**TASK GOAL**:
Retype all of the data that follows, line for line.

Top of AVAILABLE RECORDS

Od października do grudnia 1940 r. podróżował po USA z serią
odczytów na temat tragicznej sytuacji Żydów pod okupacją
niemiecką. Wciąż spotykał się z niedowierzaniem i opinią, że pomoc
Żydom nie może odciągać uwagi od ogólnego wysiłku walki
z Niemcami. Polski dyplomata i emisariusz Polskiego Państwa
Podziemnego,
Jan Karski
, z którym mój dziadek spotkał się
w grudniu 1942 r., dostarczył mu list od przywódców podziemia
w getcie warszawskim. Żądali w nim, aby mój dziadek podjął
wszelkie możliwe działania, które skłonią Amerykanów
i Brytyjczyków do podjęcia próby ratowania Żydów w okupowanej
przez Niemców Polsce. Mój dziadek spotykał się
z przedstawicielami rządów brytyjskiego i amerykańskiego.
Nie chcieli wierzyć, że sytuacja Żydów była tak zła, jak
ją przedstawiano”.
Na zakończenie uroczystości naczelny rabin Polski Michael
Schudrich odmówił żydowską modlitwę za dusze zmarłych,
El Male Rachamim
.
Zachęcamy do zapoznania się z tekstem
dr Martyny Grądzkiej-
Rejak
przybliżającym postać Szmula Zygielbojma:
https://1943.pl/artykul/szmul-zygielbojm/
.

Bottom of AVAILABLE RECORDS

**RESPONSE AREA**:
Od października do grudnia 1940 r. podróżował po USA z serią
odczytów na temat tragicznej sytuacji Żydów pod okupacją
niemiecką. Wciąż spotykał się z niedowierzaniem i opinią, że pomoc
Żydom nie może odciągać uwagi od ogólnego wysiłku walki
z Niemcami. Polski dyplomata i emisariusz Polskiego Państwa
Podziemnego,
Jan Karski
, z którym mój dziadek spotkał się
w grudniu 1942 r., dostarczył mu list od przywódców podziemia
w getcie warszawskim. Żądali w nim, aby mój dziadek podjął
wszelkie możliwe działania, które skłonią Amerykanów
i Brytyjczyków do podjęcia próby ratowania Żydów w okupowanej
przez Niemców Polsce. Mój dziadek spotykał się
z przedstawicielami rządów brytyjskiego i amerykańskiego.
Nie chcieli wierzyć, że sytuacja Żydów była tak zła, jak
ją przedstawiano”.
Na zakończenie uroczystości naczelny rabin Polski Michael
Schudrich odmówił żydowską modlitwę za dusze zmarłych,
El Male Rachamim
.
Zachęcamy do zapoznania się z tekstem
dr Martyny Grądzkiej-
Rejak
przybliżającym postać Szmula Zygielbojma:
https://1943.pl/artykul/szmul-zygielbojm/
.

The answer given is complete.